When it comes to fighting cancer, the most common element used is platinum. "It's used in about 50 per cent of all chemotherapy treatments" says Sadler. "Platinum has proved very successful at treating certain forms, including testicular cancer." (Cyclist Lance Armstrong was cured of testicular cancer with platinum-based drugs).

When it's administered the platinum binds to a cell's DNA using two anchor points and bends it out of shape.

Cancer cells are usually unable to repair the damage and die.

However, Sadler cautions that there are a number of problems with the current generation of platinum-based drugs.

"They are notorious for their debilitating side effects. The platinum doesn't discriminate enough between cancer cells and healthy tissue. Although many healthy cells are able to fight off the platinum by using repair enzymes to remove it, others are damaged and acquire mutations in their DNA. Platinum can actually cause cancer, as well as cure it," he says.
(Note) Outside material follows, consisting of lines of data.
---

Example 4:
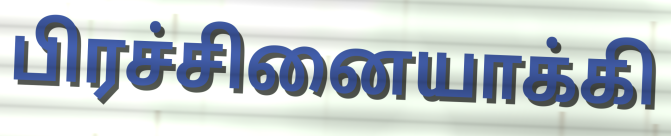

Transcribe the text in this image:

பிரச்சினையாக்கி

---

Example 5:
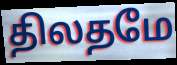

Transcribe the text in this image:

திலதமே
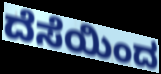
ದೆಸೆಯಿಂದ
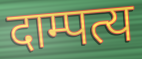
दाम्पत्य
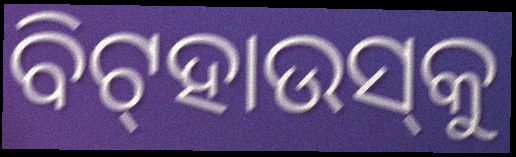
ବିଟ୍‌ହାଉସ୍‌କୁ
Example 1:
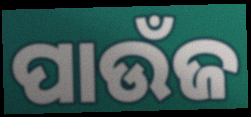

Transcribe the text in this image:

ପାଉଁଜ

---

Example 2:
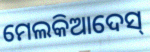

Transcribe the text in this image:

ମେଲକିଆଦେସ୍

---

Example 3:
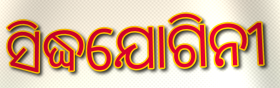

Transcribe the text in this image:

ସିଦ୍ଧଯୋଗିନୀ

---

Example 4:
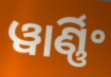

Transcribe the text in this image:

ୱାର୍ଣ୍ଣିଂ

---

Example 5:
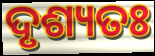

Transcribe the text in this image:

ଦୃଶ୍ୟତଃ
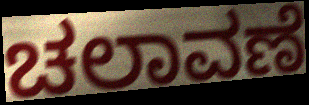
ಚಲಾವಣೆ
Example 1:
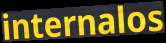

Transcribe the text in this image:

Another issue is that some cancers are developing resistance. "The cancer cells have adapted their chemistry and are able to detoxify the platinum compound. They employ various defence mechanisms, using repair enzymes to cut the platinum out, then transport it out of the cells, or wrap it up so it's less harmful".
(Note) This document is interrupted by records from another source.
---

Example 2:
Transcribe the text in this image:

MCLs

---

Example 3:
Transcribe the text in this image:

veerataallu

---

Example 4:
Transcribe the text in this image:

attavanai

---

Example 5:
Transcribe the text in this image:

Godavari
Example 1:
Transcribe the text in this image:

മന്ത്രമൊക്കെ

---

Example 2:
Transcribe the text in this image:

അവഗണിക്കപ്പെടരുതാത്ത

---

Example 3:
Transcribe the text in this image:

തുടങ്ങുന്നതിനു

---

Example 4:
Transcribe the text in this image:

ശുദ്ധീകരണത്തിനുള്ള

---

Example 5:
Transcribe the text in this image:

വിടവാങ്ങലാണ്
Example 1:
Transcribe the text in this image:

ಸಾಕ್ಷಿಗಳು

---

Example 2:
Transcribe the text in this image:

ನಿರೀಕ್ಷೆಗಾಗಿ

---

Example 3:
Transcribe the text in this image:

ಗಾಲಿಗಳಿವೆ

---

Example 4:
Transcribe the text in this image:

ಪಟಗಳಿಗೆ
For those reasons there's a pressing need for new cures for cancer.

Sadler is conducting research into novel ways to use platinum to make it more effective at killing cancer cells while being less toxic to healthy tissues.

"We're trying to design photo-activated platinum compounds. We want to put them in cancer cells and activate them by irradiating them with light from fibre optic cables," he said.

"That way we could target cancer cells and do very little damage to normal cells."

He is also working to identify other precious metals that might work more efficiently and cause fewer side effects than platinum.

"Cancer cells have less defence strategies against these other metals because they attack in a totally different way to platinum. Take osmium - our highly active organo-osmium compounds don't attack the DNA," Sadler says. "Instead they attack the metabolic machinery that the cells use to make energy, so the cells die."

Sadler is optimistic about the medical riches the periodic table might one day reveal.

"Whether your interests lie in understanding the causes of conditions such as senile dementia and Alzheimer's, discovering new antibiotics to fight resistance or simply in healthy food and drink, we can expect research into the chemistry of the elements to have a major impact," Sadler says.